╭─ Given records

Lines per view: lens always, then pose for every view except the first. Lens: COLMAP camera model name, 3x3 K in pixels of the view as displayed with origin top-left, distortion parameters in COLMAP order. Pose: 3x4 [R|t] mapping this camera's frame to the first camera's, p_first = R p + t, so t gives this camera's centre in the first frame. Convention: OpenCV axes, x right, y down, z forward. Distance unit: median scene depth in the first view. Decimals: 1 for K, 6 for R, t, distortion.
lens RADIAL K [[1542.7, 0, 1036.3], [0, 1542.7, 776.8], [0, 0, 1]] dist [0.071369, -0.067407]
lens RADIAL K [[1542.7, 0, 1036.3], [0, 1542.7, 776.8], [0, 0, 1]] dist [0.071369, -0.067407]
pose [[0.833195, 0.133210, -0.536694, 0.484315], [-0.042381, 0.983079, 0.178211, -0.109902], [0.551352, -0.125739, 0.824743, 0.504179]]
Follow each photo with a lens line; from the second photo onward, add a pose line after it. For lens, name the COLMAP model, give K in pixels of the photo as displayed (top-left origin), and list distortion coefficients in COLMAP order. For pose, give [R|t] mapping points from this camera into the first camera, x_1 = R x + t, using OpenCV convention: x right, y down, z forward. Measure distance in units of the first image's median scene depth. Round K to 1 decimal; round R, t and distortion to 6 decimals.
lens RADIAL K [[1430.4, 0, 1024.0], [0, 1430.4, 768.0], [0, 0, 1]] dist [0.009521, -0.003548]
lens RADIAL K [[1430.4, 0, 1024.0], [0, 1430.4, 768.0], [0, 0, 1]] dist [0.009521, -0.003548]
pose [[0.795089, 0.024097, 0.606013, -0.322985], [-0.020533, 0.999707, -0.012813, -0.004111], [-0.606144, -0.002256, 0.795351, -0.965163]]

╰─

> _What is expected_: Revise all of the rows, replacing "top-left" with "upper-left" and keeping everything else unchanged.

> _Output below_:
Lines per view: lens always, then pose for every view except the first. Lens: COLMAP camera model name, 3x3 K in pixels of the view as displayed with origin upper-left, distortion parameters in COLMAP order. Pose: 3x4 [R|t] mapping this camera's frame to the first camera's, p_first = R p + t, so t gives this camera's centre in the first frame. Convention: OpenCV axes, x right, y down, z forward. Distance unit: median scene depth in the first view. Decimals: 1 for K, 6 for R, t, distortion.
lens RADIAL K [[1542.7, 0, 1036.3], [0, 1542.7, 776.8], [0, 0, 1]] dist [0.071369, -0.067407]
lens RADIAL K [[1542.7, 0, 1036.3], [0, 1542.7, 776.8], [0, 0, 1]] dist [0.071369, -0.067407]
pose [[0.833195, 0.133210, -0.536694, 0.484315], [-0.042381, 0.983079, 0.178211, -0.109902], [0.551352, -0.125739, 0.824743, 0.504179]]
Follow each photo with a lens line; from the second photo onward, add a pose line after it. For lens, name the COLMAP model, give K in pixels of the photo as displayed (upper-left origin), and list distortion coefficients in COLMAP order. For pose, give [R|t] mapping points from this camera into the first camera, x_1 = R x + t, using OpenCV convention: x right, y down, z forward. Measure distance in units of the first image's median scene depth. Round K to 1 decimal; round R, t and distortion to 6 decimals.
lens RADIAL K [[1430.4, 0, 1024.0], [0, 1430.4, 768.0], [0, 0, 1]] dist [0.009521, -0.003548]
lens RADIAL K [[1430.4, 0, 1024.0], [0, 1430.4, 768.0], [0, 0, 1]] dist [0.009521, -0.003548]
pose [[0.795089, 0.024097, 0.606013, -0.322985], [-0.020533, 0.999707, -0.012813, -0.004111], [-0.606144, -0.002256, 0.795351, -0.965163]]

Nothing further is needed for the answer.